Daily US Times: Over recent weeks, tensions have been rising in the waters of the Eastern Mediterranean, prompted by what seems like a simple rivalry over energy resources.
Turkey has pursued an aggressive gas exploration effort the Mediterranean, its research vessel heavily protected by warships of the Navy. There have been encounters with rival Greek vessels and France, all are members of NATO, has become involved, siding with the Greeks.
France most recently announced that a small number of F-16 warplanes from the United Arab Emirates (UAE) are deploying to an airbase on Crete for exercises with their Greek counterparts. Ostensibly this is a routine deployment.
So what is happening on here? Are the tensions are all about gas resources?
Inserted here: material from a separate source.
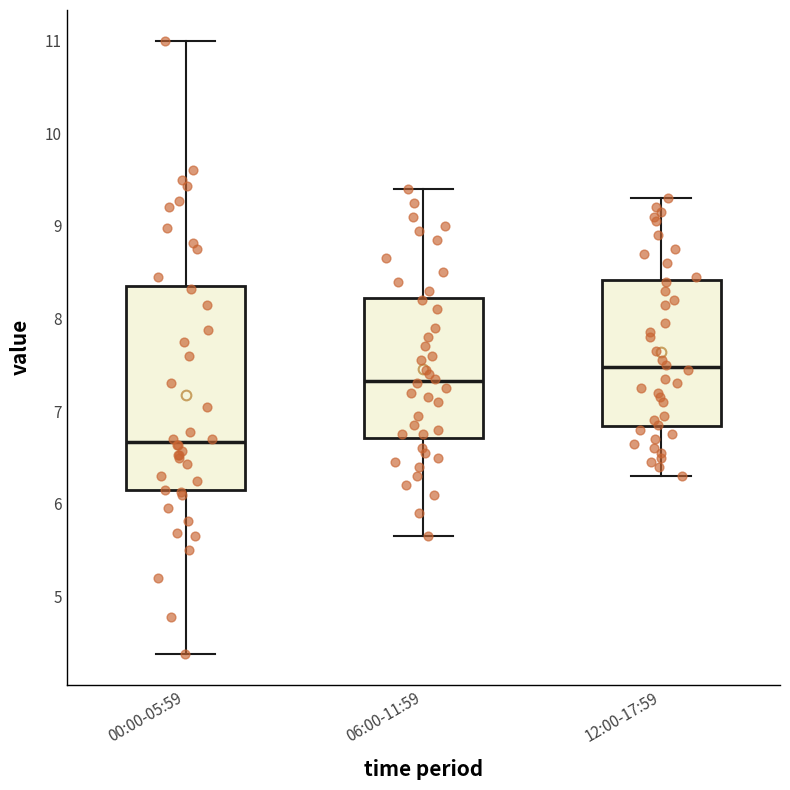

Which box has the highest median line?

12:00-17:59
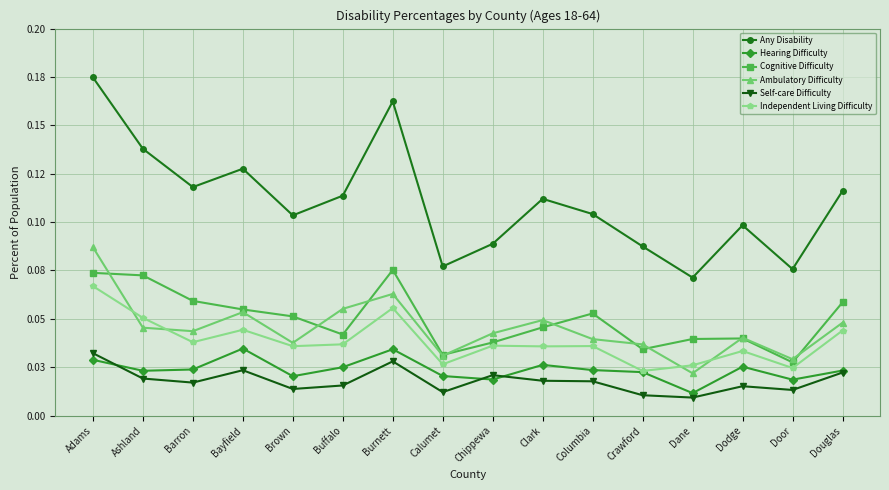

Count the Ambulatory Difficulty values in the range 0 to 1.

16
Why are seemingly far-flung countries being drawn in? And just what risk is there of the Eastern Mediterranean turning into a worsening geo-political tinderbox?
What’s happening is complicated, dangerous and threatens to exacerbate existing fault lines in the region.
A more assertive Turkey
While gas exploration is the immediate reason, the roots of the problem lie much deeper. What you have is a long-standing conflict between Turkey and Greece being revived in a new context.
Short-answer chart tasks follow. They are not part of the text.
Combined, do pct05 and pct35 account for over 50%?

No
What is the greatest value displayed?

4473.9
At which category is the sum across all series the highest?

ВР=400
Grafted on to this, you have a geo-strategic or regional rivalry that pits a much more assertive Turkey against several other players. The battleground for this struggle extends from Libya across the waters of the Eastern Mediterranean to Syria and beyond.
The tensions are growing and real. One concern is that as countries coalesce in their opposition to Turkey’s regional ambitions, Ankara itself feels more isolated. The risks are becoming ever more assertive.
The tensions in the Eastern Mediterranean also highlight another shift in the region – the decline of US power or, perhaps more accurately, the decline of the Trump administration’s strategic interest in what goes on there.
After Turkey’s purchase of advanced Russian surface-to-air missiles, President Donald Trump has suspended the country from the F-35 warplane programme. But there has not been any real consistent US pressure on Ankara to match the trouble that it has been creating for US policy within Syria, Nato and elsewhere.
In the absence of clear US action, Germany has sought to mediate between Turkey and Greece, with France weighing in more explicitly on the side of the Greeks.
So let’s take the areas of tension one by one:
Energy
At one level it’s all about gas as several countries in the region have found vast amount of gas or are actively exploring to find them. This situation have very mixed consequences. The situation super-charges national rivalries, with ongoing battles over the delineation of maritime boundaries, who owns which part of undersea territory and so on.
Deals to recognise respective rights have prompted upticks in tension. Turkey signed a maritime accord with the Libyan Government of National Accord (GNA) last year and set about renewed gas exploration in areas that Greece regards as its economic zone.
Tensions ensued when earlier this month, Egypt and Greece signed a maritime boundary agreement, prompting Ankara’s anger, a renewed exploration effort and naval deployments.
But the curious thing is that, while energy exploration almost inevitably exacerbates tension and in the longer term could well fuel a regional naval and air arms race, concerted action is going to be needed if the economic benefits of this gas are to be realised.
Pipelines and other vulnerable infrastructure must be created. These must cross several countries’ undersea “territory” if they are to make landfall, say, for crucial European markets.
Cyprus
This has been in dispute between Turkey and Greece ever since Turkish forces invaded the island in response to a Greek-backed military coup in 1974, and the subsequent unilateral declaration of a Turkish Republic of Northern Cyprus. It builds upon a much longer history of enmity between the Turks and Greeks going back to before the modern Turkish state was founded.
Though there have been several diplomatic efforts, there were hopes that as Ankara came ever closer to European Union membership, the Cyprus issue might be easier to resolve – it has proved as intractable as ever.
Now, there is no prospect of Turkey joining the EU and the tensions over energy have added a new element to a very old dispute.